4. We need to stop talking about bodies in general.

This is the one that really gets me. Because for a long time I followed people on social media who would post pictures of their perfect bodies. Then I stopped. Then I started following people who would post pictures of their imperfect bodies. Then I stopped. Are either of these inherently wrong? Of course not.

But I came to realize that either way, it was all about appearance.

Body positivity is a wonderful movement, but at the end of the day, we’re still focusing on bodies. We’re still giving our attention to what people look like instead of who they are. And I’m just kind of past the stage where I want to talk about or read about or look at bodies any more.

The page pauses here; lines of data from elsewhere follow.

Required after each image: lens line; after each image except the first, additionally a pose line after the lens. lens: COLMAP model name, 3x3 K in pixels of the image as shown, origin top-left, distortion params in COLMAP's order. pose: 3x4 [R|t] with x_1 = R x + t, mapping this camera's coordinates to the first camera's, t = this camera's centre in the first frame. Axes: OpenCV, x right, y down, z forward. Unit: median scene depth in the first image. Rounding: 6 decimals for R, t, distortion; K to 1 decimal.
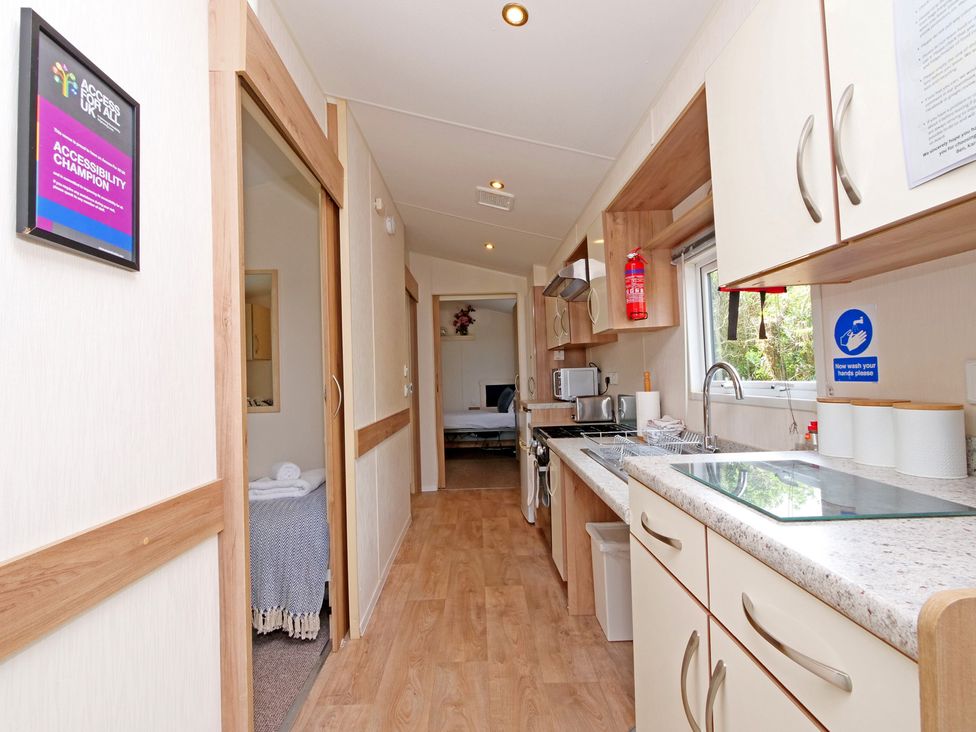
lens RADIAL K [[465.0, 0, 487.6], [0, 465.0, 363.7], [0, 0, 1]] dist [-0.005907, 0.001854]
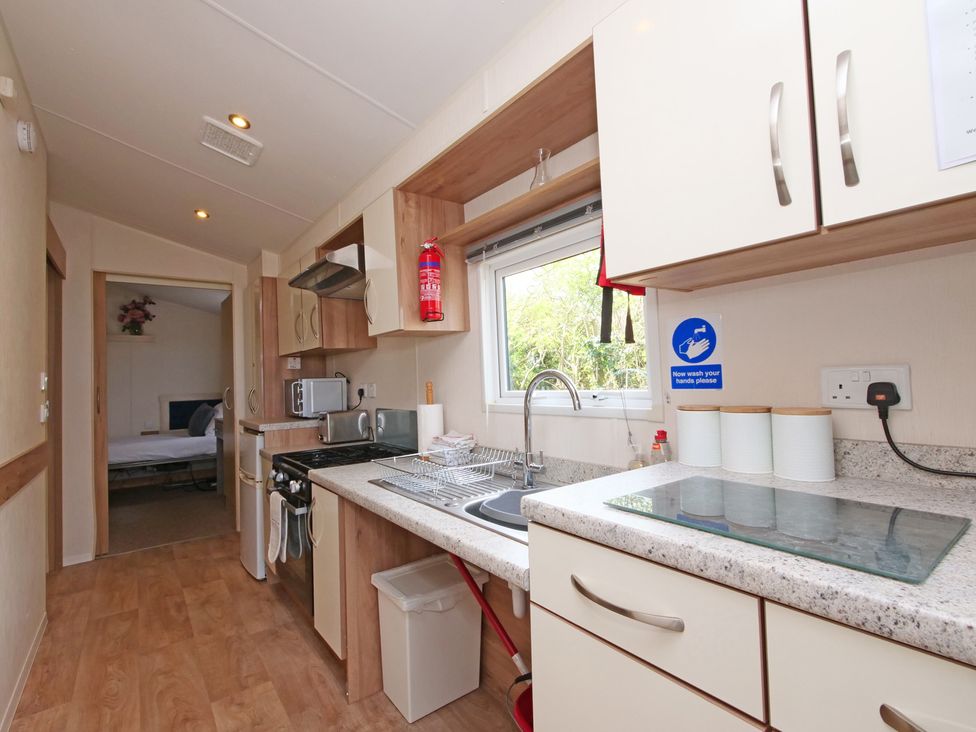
lens RADIAL K [[465.0, 0, 486.5], [0, 465.0, 363.0], [0, 0, 1]] dist [-0.005907, 0.001854]
pose [[0.811286, 0.023752, 0.584167, -0.079131], [-0.006930, 0.999495, -0.031015, 0.007483], [-0.584608, 0.021114, 0.811041, 0.201565]]
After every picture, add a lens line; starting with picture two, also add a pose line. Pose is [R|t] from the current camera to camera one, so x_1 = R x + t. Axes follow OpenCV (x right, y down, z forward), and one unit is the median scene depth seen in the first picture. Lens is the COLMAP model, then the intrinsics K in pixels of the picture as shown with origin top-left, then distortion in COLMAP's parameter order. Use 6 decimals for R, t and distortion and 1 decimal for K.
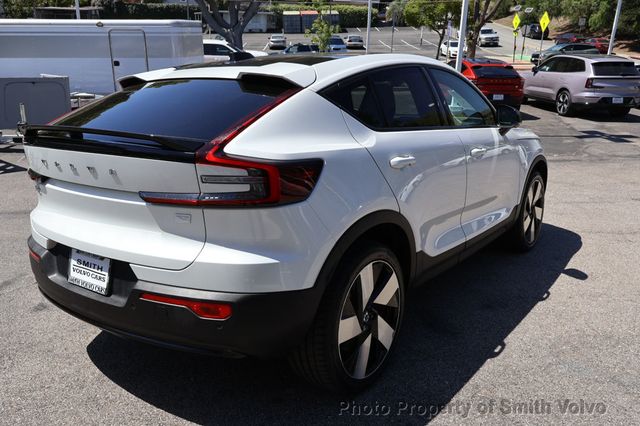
lens RADIAL K [[540.5, 0, 319.0], [0, 540.5, 211.5], [0, 0, 1]] dist [-0.003166, 0.003327]
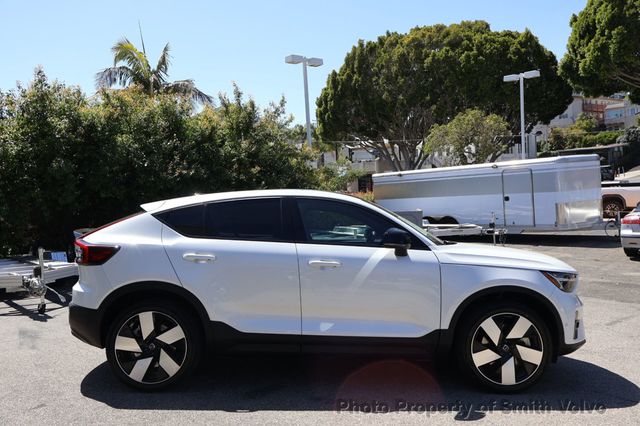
lens RADIAL K [[540.5, 0, 317.8], [0, 540.5, 213.2], [0, 0, 1]] dist [-0.003166, 0.003327]
pose [[0.590978, -0.007189, -0.806656, 0.301059], [-0.186554, 0.971636, -0.145334, -0.009613], [0.784820, 0.236374, 0.572874, 0.060939]]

Do I still struggle with this sometimes? You’d better believe it. But what I really want is to improve my character. I want to know more about other people’s thoughts, ideas, and beliefs. I want to hear about how you are changing the world. And your body is not doing that, your heart and mind are. But of course, we do still need to take care of our physical selves in order to accomplish the things we want to do in life.

Which is why I do what I do.

If you’re reading this and feeling guilty for ever saying this, PLEASE don’t. If you say it to me in the future, that’s fine, too. There is absolutely no judgement coming from me. This is something that is so ingrained in us as a society. We love to compliment each other and I know there is no ill meaning in telling someone they look good.

But before you do, please just consider if there is something else you could compliment them on instead. Like how thoughtful the birthday card they sent was. Or how patient they are with their children. Or how they spoke their mind gracefully. There are endless ways that we can compliment each others’ character, and I’m simply suggesting we start sharing those more often.

Sweet friends, I see your hearts. And they are as beautiful as they come.

Your appearance is the least interesting thing about you.